L’encadrement légal de cette assistance n’est rien d’autre que l’aveu d’une démission de la société, qui ne dit pas seulement son incapacité à affronter la catastrophe du suicide, mais qui intériorise cet échec, l’accepte comme une fatalité et finit par le promouvoir. « Mais », dira-t-on, « tolérer le mal qu’on encadre, ce n’est tout de même pas le promouvoir ? » Peut-être pas, dans un premier temps, mais c’est déjà laisser entendre qu’on a renoncé à l’endiguer. Ce faisant, les personnes associées à ce renoncement sont rendues complices de la transgression d’un interdit social fondamental, l’interdit du meurtre. Cette complicité insinue l’idée que le meurtre n’est finalement pas un problème aussi grave qu’on pouvait le craindre, puisqu’il est permis de s’en dispenser. C’est ce qui s’appelle marcher sur une pente glissante.

Noam Chomsky, tout socialiste libertaire soit-il, est un analyste remarquablement lucide des stratégies du langage et de la manipulation. On lui attribue (à tort, mais la rumeur est tenace) la compilation d’une courte liste très instructive de dix stratagèmes mis en œuvre par les puissants pour asservir les masses. L’une des techniques est une variante de la « stratégie du salami » dont j’ai déjà eu l’occasion de parler dans le CLV magazine n°21 ; il s’agit de la « stratégie du dégradé » : une mesure qui serait inacceptable comme telle est proposée par le biais d’un premier pas dans la direction du but réellement visé, puis d’un second, d’un troisième, et ainsi de suite : en quelques années et autant de pas successifs, la société s’est accoutumée à des compromi(ssion)s qui l’ont entraînée toujours plus loin, jusqu’à entériner, au bout du compte, la mesure dont elle n’aurait initialement voulu sous aucun prétexte.

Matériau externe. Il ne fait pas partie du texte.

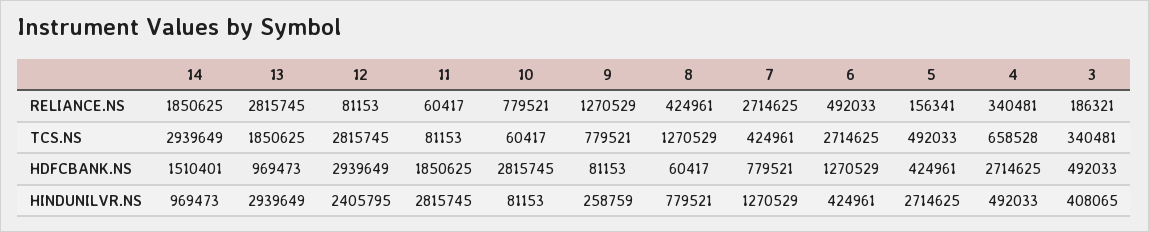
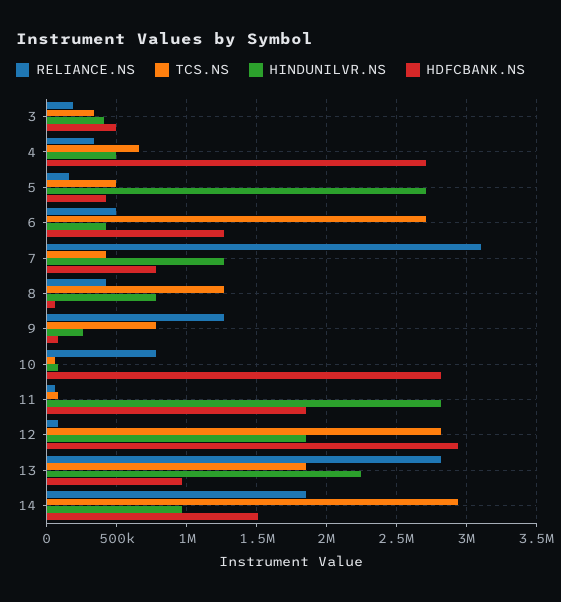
  {
    "RELIANCE.NS": {
      "14": 1850625,
      "13": 2815745,
      "12": 81153,
      "11": 60417,
      "10": 779521,
      "9": 1270529,
      "8": 424961,
-     "7": 2714625,
+     "7": 3100000,
      "6": 492033,
      "5": 156341,
      "4": 340481,
      "3": 186321
    },
    "TCS.NS": {
      "14": 2939649,
      "13": 1850625,
      "12": 2815745,
      "11": 81153,
      "10": 60417,
      "9": 779521,
      "8": 1270529,
      "7": 424961,
      "6": 2714625,
      "5": 492033,
      "4": 658528,
      "3": 340481
    },
    "HDFCBANK.NS": {
      "14": 1510401,
      "13": 969473,
      "12": 2939649,
      "11": 1850625,
      "10": 2815745,
      "9": 81153,
      "8": 60417,
      "7": 779521,
      "6": 1270529,
      "5": 424961,
      "4": 2714625,
      "3": 492033
    },
    "HINDUNILVR.NS": {
      "14": 969473,
-     "13": 2939649,
+     "13": 2250000,
-     "12": 2405795,
+     "12": 1850000,
      "11": 2815745,
      "10": 81153,
      "9": 258759,
      "8": 779521,
      "7": 1270529,
      "6": 424961,
      "5": 2714625,
      "4": 492033,
      "3": 408065
    }
  }

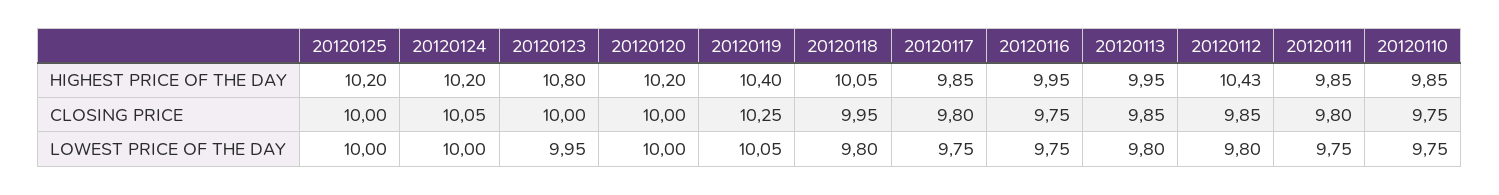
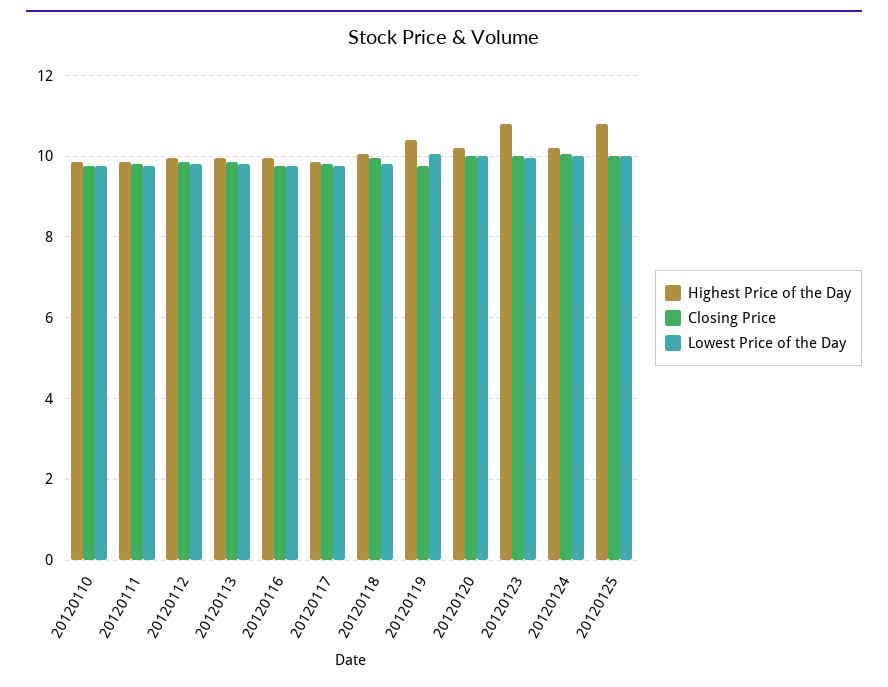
  {
    "HIGHEST PRICE OF THE DAY": {
-     "20120125": 10.2,
+     "20120125": 10.8,
      "20120124": 10.2,
      "20120123": 10.8,
      "20120120": 10.2,
      "20120119": 10.4,
      "20120118": 10.05,
      "20120117": 9.85,
      "20120116": 9.95,
      "20120113": 9.95,
-     "20120112": 10.43,
+     "20120112": 10,
      "20120111": 9.85,
      "20120110": 9.85
    },
    "CLOSING PRICE": {
      "20120125": 10,
      "20120124": 10.05,
      "20120123": 10,
      "20120120": 10,
-     "20120119": 10.25,
+     "20120119": 9.8,
      "20120118": 9.95,
      "20120117": 9.8,
      "20120116": 9.75,
      "20120113": 9.85,
      "20120112": 9.85,
      "20120111": 9.8,
      "20120110": 9.75
    },
    "LOWEST PRICE OF THE DAY": {
      "20120125": 10,
      "20120124": 10,
      "20120123": 9.95,
      "20120120": 10,
      "20120119": 10.05,
      "20120118": 9.8,
      "20120117": 9.75,
      "20120116": 9.75,
      "20120113": 9.8,
      "20120112": 9.8,
      "20120111": 9.75,
      "20120110": 9.75
    }
  }

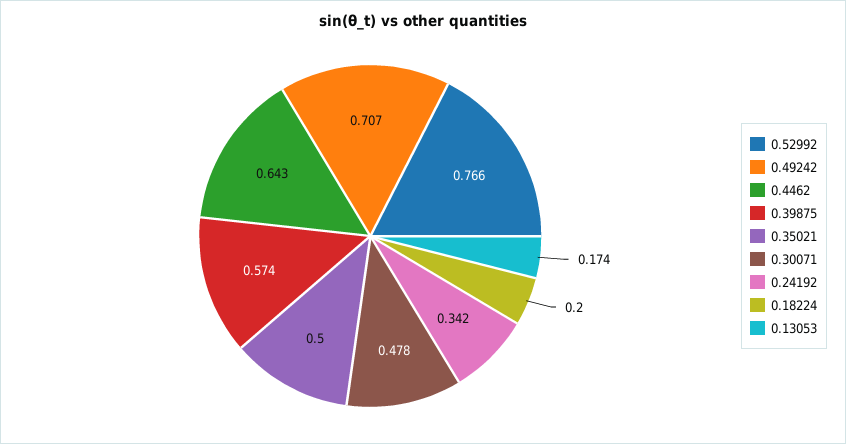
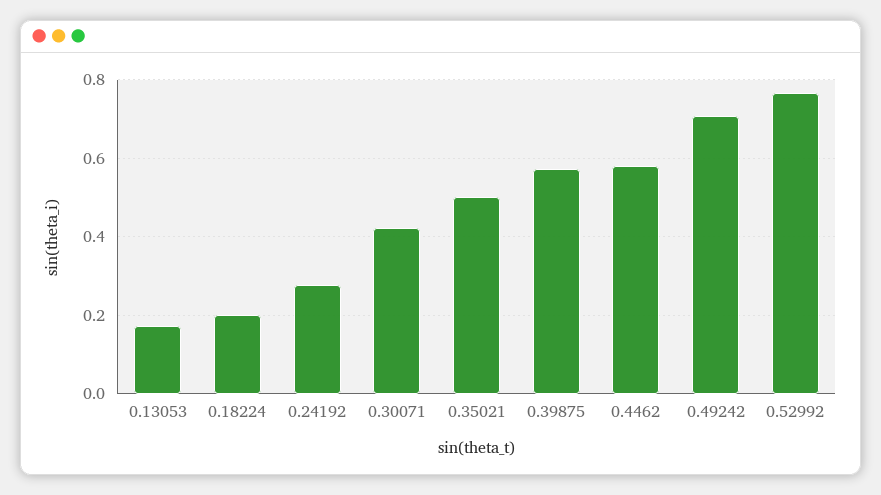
  {
    "0.52992": 0.766,
    "0.49242": 0.707,
-   "0.4462": 0.643,
+   "0.4462": 0.58,
    "0.39875": 0.574,
    "0.35021": 0.5,
-   "0.30071": 0.478,
+   "0.30071": 0.42,
-   "0.24192": 0.342,
+   "0.24192": 0.28,
    "0.18224": 0.2,
    "0.13053": 0.174
  }

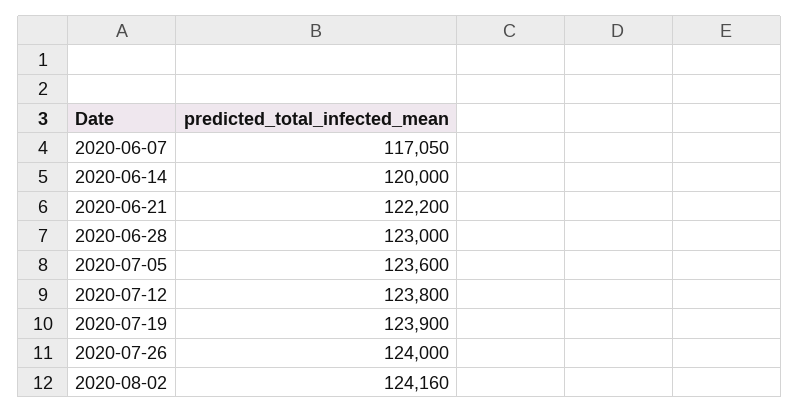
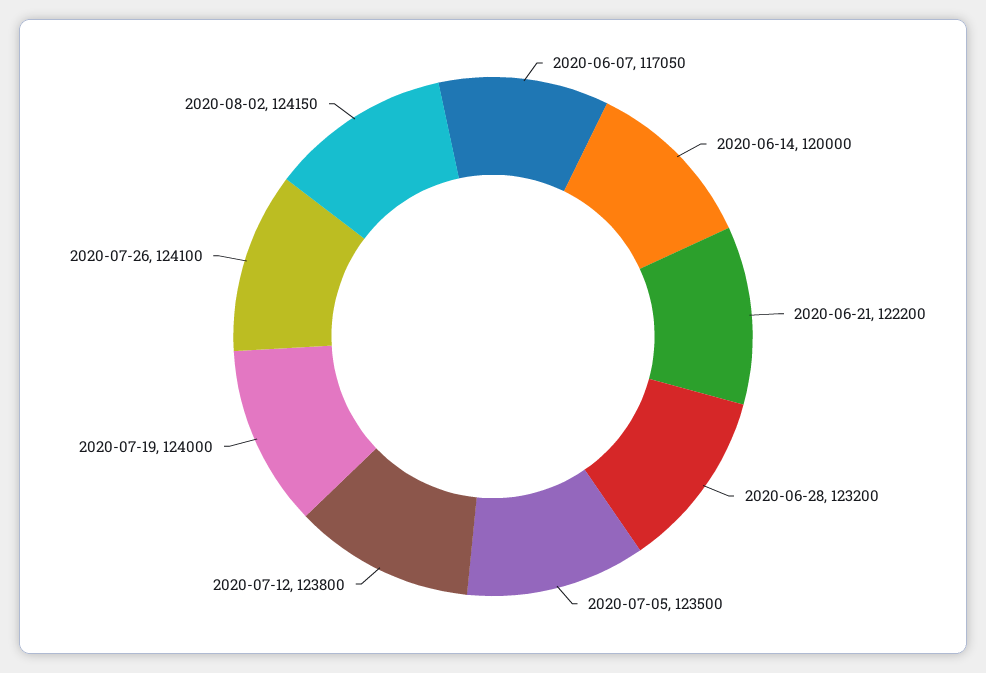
  {
    "2020-06-07": 117050,
    "2020-06-14": 120000,
    "2020-06-21": 122200,
-   "2020-06-28": 123000,
+   "2020-06-28": 123200,
-   "2020-07-05": 123600,
+   "2020-07-05": 123500,
    "2020-07-12": 123800,
-   "2020-07-19": 123900,
+   "2020-07-19": 124000,
-   "2020-07-26": 124000,
+   "2020-07-26": 124100,
-   "2020-08-02": 124160
+   "2020-08-02": 124150
  }

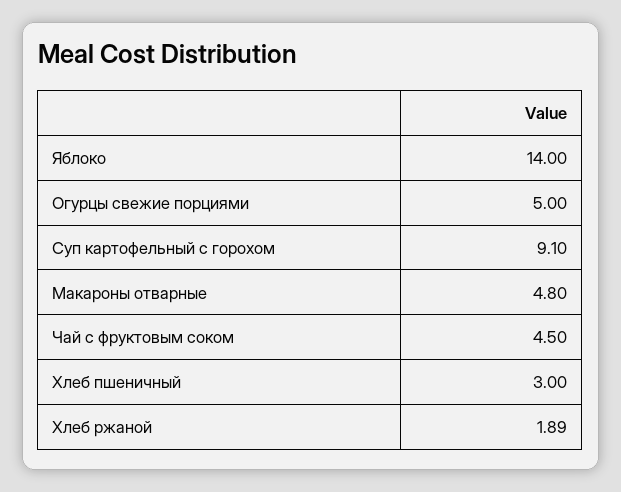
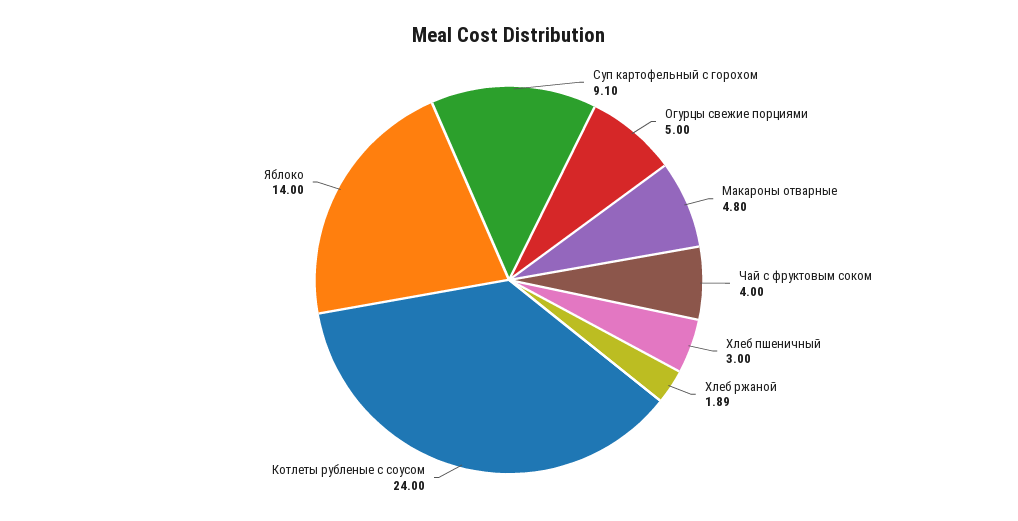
  {
    "Яблоко": 14,
    "Огурцы свежие порциями": 5,
    "Суп картофельный с горохом": 9.1,
    "Макароны отварные": 4.8,
-   "Чай с фруктовым соком": 4.5,
+   "Чай с фруктовым соком": 4,
    "Хлеб пшеничный": 3,
-   "Хлеб ржаной": 1.89
+   "Хлеб ржаной": 1.89,
+   "Котлеты рубленые с соусом": 24
  }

Il est à craindre que le travail de sape remettant discrètement en cause l’interdit du meurtre via  l’« assistance au suicide » sous prétexte de bienveillance ne soit qu’une étape vers des démissions morales en cascade. J’exagère ? J’aimerais certes le penser, moi aussi, mais, comme on dit, contra factum non fit argumentum : les arguments n’ont pas de poids quand la réalité leur oppose un démenti. J’en veux pour preuve les progrès actuellement réalisés par la culture de mort au Canada : au mois de janvier 2020, le gouvernement québécois a décidé, qu’à dater du 12 mars prochain, il ne sera plus nécessaire d’être en « fin de vie » pour solliciter une euthanasie, alors que c’était une condition indispensable jusqu’à présent. Cette progression par étapes, où les barrières sautent l’une après l’autre, illustre ainsi la vérité de ces vers de l’Œdipe de Sénèque (vers 909-910) : « Tout ce qui passe la mesure est suspendu au-dessus du précipice. »

On croit qu’une mesure n’est qu’une concession raisonnable à une situation douloureuse, puis on découvre qu’elle n’est qu’une simple halte sur la route d’une société qui s’éloigne toujours plus du bien commun qu’elle a pourtant pour vocation de servir. Et comme pour illustrer ce que je disais à propos de la prétendue liberté accordée aux uns en lien avec la société dans son ensemble, voici qu’une maison de retraite canadienne, Irene Thomas Hospice Residence, est menacée, à l’heure où j’écris ces lignes, de perdre ses subsides parce qu’elle n’offre pas aux résidents la possibilité de se faire euthanasier ou d’obtenir l’aide au suicide. Comprenons bien que la résidence Irene Thomas ne détient pas ses patients de force, et qu’elle est située à peu de distance d’un grand « hôpital » où l’euthanasie est pratiquée. La menace qui pèse sur la petite institution illustre ainsi, à sa façon, le mensonge du message trompeur diffusé par les hérauts de la « liberté individuelle ». Ce qui se présente, au départ, comme la liberté d’un individu se transforme insidieusement en contrainte exercée sur la liberté des autres membres de la société. Une société qui renonce à l’interdit du meurtre sous couvert de liberté finit inéluctablement par violer la liberté de ceux qui ne veulent pas collaborer au déni d’humanité que représente cette démission.